**Tasks and exercises**
• a. In the passage on smell and Alzheimer's disease, how many people took the "scratch and sniff" test?
• b. Resume the passage on smell and Alzheimer's disease after its final sentence.

**Supplied passage**
Your sense of smell may give doctors early clues as to whether you’ll deal with Alzheimer’s disease. Since there’s no cure for Alzheimer’s disease, researchers are focused on ways to identify early signs and create treatments before dementia sets in.
Dr. Shannon Risacher is one of those researchers whose study focused on how people’s sense of smell could be connected to Alzheimer's disease.
Risacher and a team of researchers gave a “scratch and sniff” test of 40 different smells to a group of 34 people.
“What we wanted to do, was look at whether or not the performance on this test was linked to certain proteins known to be involved in the Alzheimer’s disease in the brain,” said Risacher.
The findings suggest there’s an association between a low score on the “scratch and sniff” test and the protein that accumulates in regions of the brain where Alzheimer’s tends to show up. The study also found that the sense of smell can be associated with atrophy in certain areas of the brain.

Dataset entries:
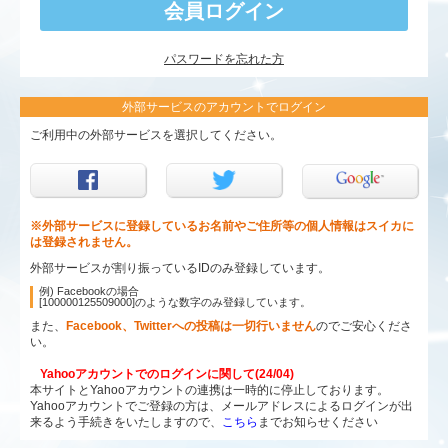
パスワードを忘れた方
外部サービスのアカウントでログイン
ご利用中の外部サービスを選択してください。
※外部サービスに登録しているお名前やご住所等の個人情報はスイカに
は登録されません。
外部サービスが割り振っているIDのみ登録しています。
例) Facebookの場合
[100000125509000]のような数字のみ登録しています。
また、
Facebook、Twitterへの投稿は一切行いません
のでご安心くださ
い。
Yahooアカウントでのログインに関して(24/04)
本サイトとYahooアカウントの連携は一時的に停止しております。
Yahooアカウントでご登録の方は、メールアドレスによるログインが出
来るよう手続きをいたしますので、
こちら
までお知らせください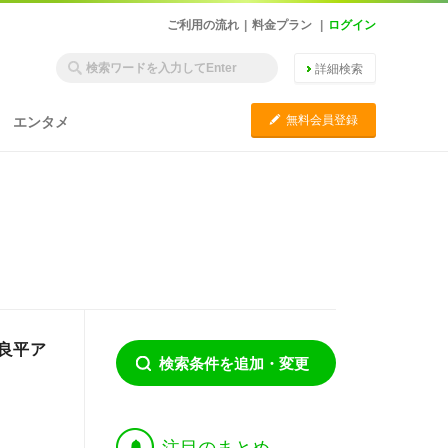
ご利用の流れ
|
料金プラン
|
ログイン
詳細検索
C
無料会員登録
エンタメ
良平ア
検索条件を追加・変更
†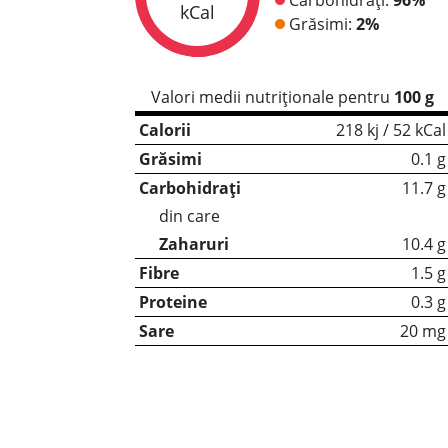
kCal
Grăsimi:
2%
Valori medii nutriționale pentru
100 g
Calorii
218 kj / 52 kCal
Grăsimi
0.1 g
Carbohidrați
11.7 g
din care
Zaharuri
10.4 g
Fibre
1.5 g
Proteine
0.3 g
Sare
20 mg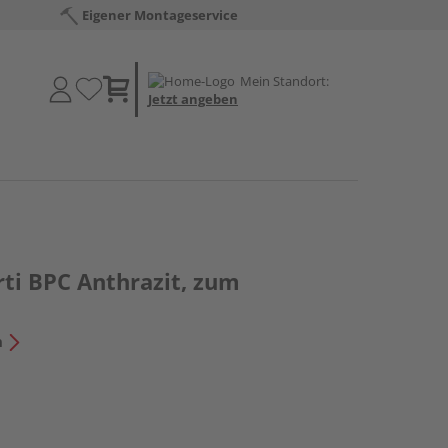
Eigener Montageservice
Mein Standort:
Jetzt angeben
rti BPC Anthrazit, zum
n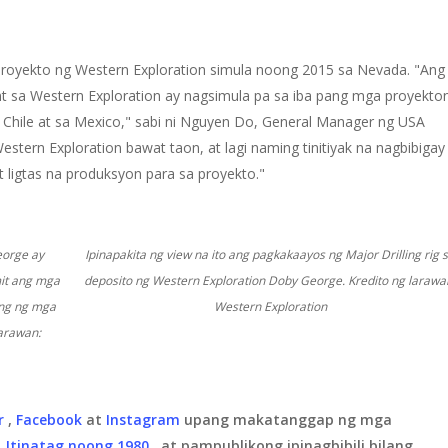
proyekto ng Western Exploration simula noong 2015 sa Nevada. "Ang
t sa Western Exploration ay nagsimula pa sa iba pang mga proyekto
 Chile at sa Mexico," sabi ni Nguyen Do, General Manager ng USA
tern Exploration bawat taon, at lagi naming tinitiyak na nagbibigay
 ligtas na produksyon para sa proyekto."
eorge ay
Ipinapakita ng view na ito ang pagkakaayos ng Major Drilling rig 
it ang mga
deposito ng Western Exploration Doby George. Kredito ng larawa
ing ng mga
Western Exploration
arawan:
r
,
Facebook
at
Instagram
upang makatanggap ng mga
.
Itinatag noong 1980
, at pampublikong ipinagbibili bilang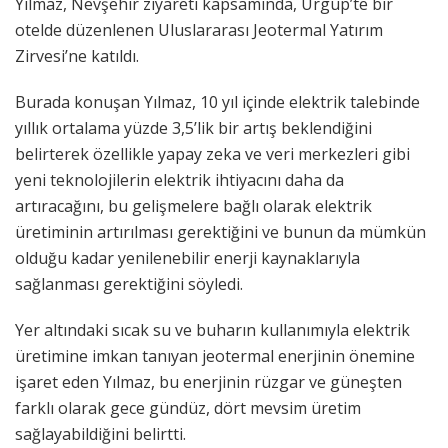
Yılmaz, Nevşehir ziyareti kapsamında, Ürgüp’te bir
otelde düzenlenen Uluslararası Jeotermal Yatırım
Zirvesi’ne katıldı.
Burada konuşan Yılmaz, 10 yıl içinde elektrik talebinde
yıllık ortalama yüzde 3,5’lik bir artış beklendiğini
belirterek özellikle yapay zeka ve veri merkezleri gibi
yeni teknolojilerin elektrik ihtiyacını daha da
artıracağını, bu gelişmelere bağlı olarak elektrik
üretiminin artırılması gerektiğini ve bunun da mümkün
olduğu kadar yenilenebilir enerji kaynaklarıyla
sağlanması gerektiğini söyledi.
Yer altındaki sıcak su ve buharın kullanımıyla elektrik
üretimine imkan tanıyan jeotermal enerjinin önemine
işaret eden Yılmaz, bu enerjinin rüzgar ve güneşten
farklı olarak gece gündüz, dört mevsim üretim
sağlayabildiğini belirtti.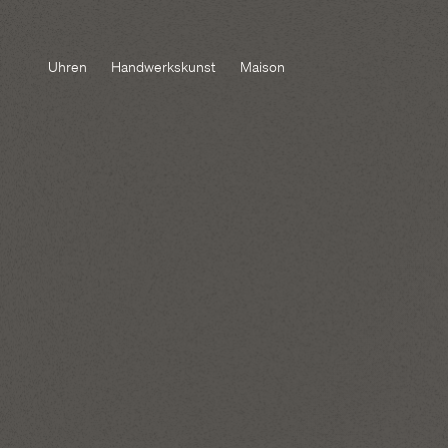
Uhren
Handwerkskunst
Maison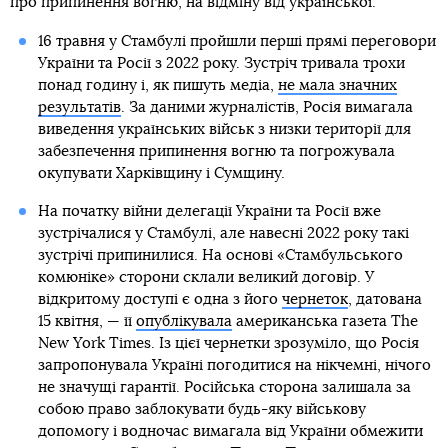
про припинення вогню, на відміну від української.
16 травня у Стамбулі пройшли перші прямі переговори
України та Росії з 2022 року. Зустріч тривала трохи
понад годину і, як пишуть медіа,
не мала значних
результатів
. За даними журналістів, Росія вимагала
виведення українських військ з низки території для
забезпечення припинення вогню та погрожувала
окупувати Харківщину і Сумщину.
На початку війни делегації України та Росії вже
зустрічалися у Стамбулі, але навесні 2022 року такі
зустрічі припинилися. На основі «Стамбульського
комюніке» сторони склали великий договір. У
відкритому доступі є одна з його
чернеток
, датована
15 квітня, — її
опублікувала
американська газета The
New York Times. Із цієї чернетки зрозуміло, що Росія
запропонувала Україні погодитися на нікчемні, нічого
не значущі гарантії. Російська сторона залишала за
собою право заблокувати будь-яку військову
допомогу і водночас вимагала від України обмежити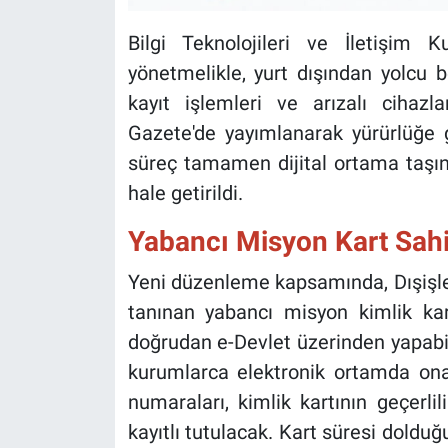
Bilgi Teknolojileri ve İletişim
yönetmelikle, yurt dışından yolcu b
kayıt işlemleri ve arızalı cihazl
Gazete'de yayımlanarak yürürlüğe gi
süreç tamamen dijital ortama taşına
hale getirildi.
Yabancı Misyon Kart Sahip
Yeni düzenleme kapsamında, Dışişler
tanınan yabancı misyon kimlik kart
doğrudan e-Devlet üzerinden yapabile
kurumlarca elektronik ortamda onay
numaraları, kimlik kartının geçerli
kayıtlı tutulacak. Kart süresi doldu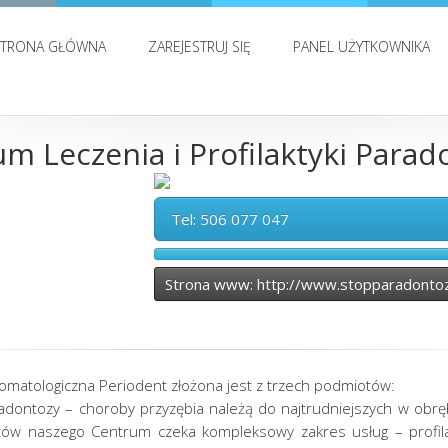
STRONA GŁÓWNA
ZAREJESTRUJ SIĘ
PANEL UŻYTKOWNIKA
m Leczenia i Profilaktyki Parad
Tel: 506 077 047
Strona www: http://www.stopparadontoz
tomatologiczna Periodent złożona jest z trzech podmiotów:
aradontozy – choroby przyzębia należą do najtrudniejszych w obręb
w naszego Centrum czeka kompleksowy zakres usług – profilakt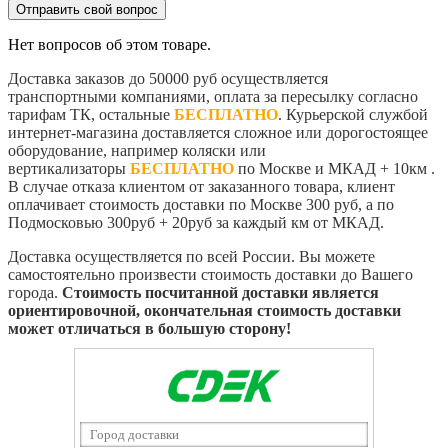
Отправить свой вопрос
Нет вопросов об этом товаре.
Доставка заказов до 50000 руб осуществляется
транспортными компаниями, оплата за пересылку согласно
тарифам ТК, остальные
БЕСПЛАТНО
. Курьерской службой
интернет-магазина доставляется сложное или дорогостоящее
оборудование, например коляски или
вертикализаторы
БЕСПЛАТНО
по Москве и МКАД + 10км .
В случае отказа клиентом от заказанного товара, клиент
оплачивает стоимость доставки по Москве 300 руб, а по
Подмосковью 300руб + 20руб за каждый км от МКАД.
Доставка осуществляется по всей России. Вы можете
самостоятельно произвести стоимость доставки до Вашего
города.
Стоимость посчитанной доставки является
ориентировочной, окончательная стоимость доставки
может отличаться в большую сторону!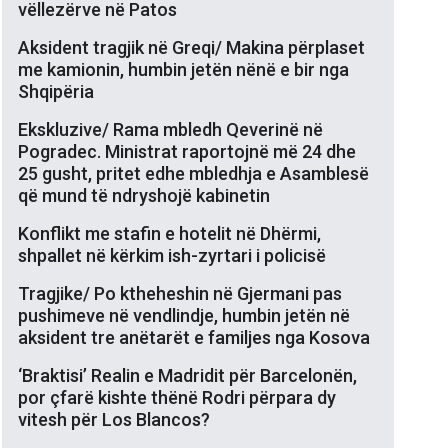
vëllezërve në Patos
Aksident tragjik në Greqi/ Makina përplaset
me kamionin, humbin jetën nënë e bir nga
Shqipëria
Ekskluzive/ Rama mbledh Qeverinë në
Pogradec. Ministrat raportojnë më 24 dhe
25 gusht, pritet edhe mbledhja e Asamblesë
që mund të ndryshojë kabinetin
Konflikt me stafin e hotelit në Dhërmi,
shpallet në kërkim ish-zyrtari i policisë
Tragjike/ Po ktheheshin në Gjermani pas
pushimeve në vendlindje, humbin jetën në
aksident tre anëtarët e familjes nga Kosova
‘Braktisi’ Realin e Madridit për Barcelonën,
por çfarë kishte thënë Rodri përpara dy
vitesh për Los Blancos?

**Task responses**
• a. 34 people

• b.
“The study is showing that you could have an early test that might alert somebody to further investigate it.” Fletcher said. “But right now, it’s (the study’s findings) too early to say that anything is definitive.”
“Currently the way we visualize the amyloid and tau (two proteins in the brain connected with Alzheimer’s) is through PET scans and they’re (the scans) perfectly safe but they are expensive and relatively invasive,” said Risacher.
“I think the smell test can be used on its own or maybe in collection with other types of tests as a screening tool that people can get every year.” Risacher said. This would be on par with an annual physical.
The study was published late last year in the journal Alzheimer's and Dementia: Diagnosis, Assessment and Disease Monitoring.